WORK ORDER A: Print the listing from the line containing "a collection of" through the end, both ends included.

I guess he thought I locked the thread & tempbanned him. Fwiw apparently he is remorseful. Hate seein the dude get kicked so much round the place, he's a real bro IRL.

been HOOS, where yyyou steene!? (BIG HOOS aka the steendriver), Tuesday, 10 March 2009 21:25 (seventeen years ago)

we're all real bros IRL

ILM is a gross place full of coersion and sexual manipulation (forksclovetofu), Tuesday, 10 March 2009 21:26 (seventeen years ago)

i just think he's a spirited dude w/ the knack for a good challop and that makes for a lightning rod poster is how i break it down to an extent

wow heaven is cool (J0rdan S.), Tuesday, 10 March 2009 21:27 (seventeen years ago)

nah you right

been HOOS, where yyyou steene!? (BIG HOOS aka the steendriver), Tuesday, 10 March 2009 21:32 (seventeen years ago)

no hate from my direction

The Reverend, Tuesday, 10 March 2009 22:06 (seventeen years ago)

RECORDS:

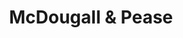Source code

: ---
title: McDougall & Pease
layout: about
permalink: /mcdougall.html
# include CollectionBuilder info at bottom
# credits: true
# Edit the markdown on in this file to describe your collection
# Look in _includes/feature for options to easily add features to the page
---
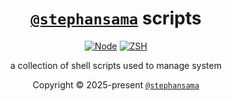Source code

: <!-- markdownlint-disable RULE33 MD033 MD041 -->

<div align="center">

# [`@stephansama`](https://github.com/stephansama/stephansama) scripts

[![Node](https://img.shields.io/badge/Node-24.4.1-5FA04E.svg?logo=node.js&logoColor=white&labelColor=5FA04E)](https://github.com/search?q=user%3Astephansama+language%3Abash)
[![ZSH](https://img.shields.io/badge/ZSH-5.9-black.svg?logo=gnu-bash&logoColor=white&labelColor=black)](https://github.com/search?q=user%3Astephansama+language%3Abash)

a collection of shell scripts used to manage system

</div>

<div align="center">

Copyright © 2025-present [`@stephansama`](https://github.com/stephansama)

</div>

WORK ORDER B: In the forum thread excerpt, rewrite the stretch from "wow heaven is" through "22:06 (seventeen years ago)", replacing "direction" with "corner".

EXERCISE ANSWER A:
a collection of shell scripts used to manage system

</div>

<div align="center">

Copyright © 2025-present [`@stephansama`](https://github.com/stephansama)

</div>

EXERCISE ANSWER B:
wow heaven is cool (J0rdan S.), Tuesday, 10 March 2009 21:27 (seventeen years ago)

nah you right

been HOOS, where yyyou steene!? (BIG HOOS aka the steendriver), Tuesday, 10 March 2009 21:32 (seventeen years ago)

no hate from my corner

The Reverend, Tuesday, 10 March 2009 22:06 (seventeen years ago)